• **TEXTE FOURNI**
Attendu qu'aux termes de l'article 1641 du Code civil, " le vendeur est tenu de la garantie à raison des défauts cachés de la chose vendue qui la rendent impropre à l'usage auquel on la destine, ou qui diminuent tellement cet usage que l'acheteur ne l'aurait pas acquise ou n'en aurait donné qu'un moindre prix s'il les avait connus " ;

Attendu qu'en l'espèce, il est constant que l'ex-dirigeant de la société Flambo, premier propriétaire du pavillon, témoigne avoir constaté il y a dix ans, l'existence d'une fissure dans la salle de séjour et avoir évalué la réparation nécessaire à un montant de 30 à 40 000 F ;

Que Mme Bannier, locataire du pavillon de décembre 1979 à août 1986, atteste avoir constaté l'existence de la fissure dont l'importance l'a conduite à résilier son bail ;

Attendu que l'ampleur des désordres est établie tant par les attestations que par les photographies produites aux débats ;

Qu'en conséquence les appelants affirment à tort que ces désordres sont peu importants et stabilisés ;

Attendu que le vice apparent, dont le vendeur n'est pas tenu, n'est pas seulement celui qui est ostensible et que révèle un examen superficiel mais celui, qu'un homme de diligence moyenne aurait découvert en procédant à des vérifications élémentaires ;

Attendu qu'il ressort des éléments de l'espèce que l'immeuble a été vendu au prix du marché, et non à un prix réduit, qu'une vigne vierge masquait la fissure extérieure et qu'une épaisse moquette recouvrait le sol de la salle de séjour, laquelle était en outre entièrement meublée lors des visites tant du notaire et de la négociatrice que des futurs acquéreurs ;

Que dès lors, les appelants sont mal fondés à soutenir que ces derniers auraient dû soulever la moquette, cette manœuvre ne constituant pas une vérification élémentaire, mais un acte dicté par une suspicion qu'aucun élément n'avait pu faire naître en eux ;

Que la présence des fissures constitue bien un vice caché ;

Attendu que les époux Bourguigne excipent enfin de la clause de non-garantie figurant dans le contrat de vente ;

Mais attendu que les attestations versées aux débats établissent que la maison présentait déjà des désordres quand elle était la propriété de la société Flambo, puis quand elle a été donnée en location à Mme Bannier de telle façon qu'un devis de l'ordre de 30 à 40 000 F a alors été dressé ; que les époux Bourguigne ont fait poser la moquette lors de l'acquisition n'ont pu manquer de voir la fissure de la salle de séjour.

• **DONNÉES EXTRAITES**
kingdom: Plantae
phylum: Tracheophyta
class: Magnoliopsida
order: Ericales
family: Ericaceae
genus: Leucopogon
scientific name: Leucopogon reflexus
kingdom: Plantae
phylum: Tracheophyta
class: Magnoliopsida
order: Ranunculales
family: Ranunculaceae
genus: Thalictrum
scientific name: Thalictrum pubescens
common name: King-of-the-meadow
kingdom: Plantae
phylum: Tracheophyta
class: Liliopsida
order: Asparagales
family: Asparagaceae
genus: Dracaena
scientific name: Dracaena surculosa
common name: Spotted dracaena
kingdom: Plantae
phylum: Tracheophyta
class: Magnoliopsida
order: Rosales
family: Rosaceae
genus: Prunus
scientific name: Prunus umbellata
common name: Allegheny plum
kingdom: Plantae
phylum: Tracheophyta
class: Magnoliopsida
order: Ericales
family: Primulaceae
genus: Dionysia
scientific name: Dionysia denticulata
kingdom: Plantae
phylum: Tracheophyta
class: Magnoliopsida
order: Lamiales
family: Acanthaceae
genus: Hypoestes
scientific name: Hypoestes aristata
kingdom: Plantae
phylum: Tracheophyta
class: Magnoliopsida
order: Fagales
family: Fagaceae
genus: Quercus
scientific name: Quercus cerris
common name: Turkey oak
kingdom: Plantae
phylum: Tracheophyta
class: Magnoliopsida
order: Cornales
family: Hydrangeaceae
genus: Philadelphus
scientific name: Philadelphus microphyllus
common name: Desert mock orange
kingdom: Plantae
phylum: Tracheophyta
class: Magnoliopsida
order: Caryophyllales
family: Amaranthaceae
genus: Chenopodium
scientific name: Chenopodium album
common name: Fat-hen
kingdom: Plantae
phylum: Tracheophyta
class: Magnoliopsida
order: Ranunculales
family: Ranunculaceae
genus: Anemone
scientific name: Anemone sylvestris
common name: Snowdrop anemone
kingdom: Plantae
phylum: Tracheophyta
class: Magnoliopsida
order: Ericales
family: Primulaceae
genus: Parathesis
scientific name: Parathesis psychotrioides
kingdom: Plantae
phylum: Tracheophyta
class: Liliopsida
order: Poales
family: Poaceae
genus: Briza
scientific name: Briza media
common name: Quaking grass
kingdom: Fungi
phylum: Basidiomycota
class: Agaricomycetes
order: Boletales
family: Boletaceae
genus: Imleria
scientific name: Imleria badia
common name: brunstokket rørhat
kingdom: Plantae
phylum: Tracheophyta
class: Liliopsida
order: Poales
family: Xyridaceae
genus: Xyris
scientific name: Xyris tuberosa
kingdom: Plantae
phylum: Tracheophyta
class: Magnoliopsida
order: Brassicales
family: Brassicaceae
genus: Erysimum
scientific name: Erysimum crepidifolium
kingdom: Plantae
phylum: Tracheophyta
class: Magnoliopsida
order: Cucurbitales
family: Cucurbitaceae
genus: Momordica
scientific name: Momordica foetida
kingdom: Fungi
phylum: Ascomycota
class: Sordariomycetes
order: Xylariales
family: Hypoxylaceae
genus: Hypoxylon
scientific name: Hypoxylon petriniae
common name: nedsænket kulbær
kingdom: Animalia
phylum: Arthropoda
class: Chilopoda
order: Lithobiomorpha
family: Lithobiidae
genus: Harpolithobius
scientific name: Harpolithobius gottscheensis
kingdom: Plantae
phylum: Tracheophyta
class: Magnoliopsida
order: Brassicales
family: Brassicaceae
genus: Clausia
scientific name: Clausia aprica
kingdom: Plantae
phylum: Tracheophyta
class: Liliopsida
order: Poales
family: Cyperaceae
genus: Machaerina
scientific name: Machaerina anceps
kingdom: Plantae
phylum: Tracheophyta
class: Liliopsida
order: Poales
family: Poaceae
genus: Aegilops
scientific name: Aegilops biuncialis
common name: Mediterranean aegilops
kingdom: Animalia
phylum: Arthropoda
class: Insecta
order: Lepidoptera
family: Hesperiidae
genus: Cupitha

• **CONSIGNE**
Recopiez fidèlement, s'il vous plaît, le passage de l'extrait sur les vices cachés qui va de « Attendu que les époux » à « salle de séjour. ».

• **RÉSULTAT**
Attendu que les époux Bourguigne excipent enfin de la clause de non-garantie figurant dans le contrat de vente ;

Mais attendu que les attestations versées aux débats établissent que la maison présentait déjà des désordres quand elle était la propriété de la société Flambo, puis quand elle a été donnée en location à Mme Bannier de telle façon qu'un devis de l'ordre de 30 à 40 000 F a alors été dressé ; que les époux Bourguigne ont fait poser la moquette lors de l'acquisition n'ont pu manquer de voir la fissure de la salle de séjour.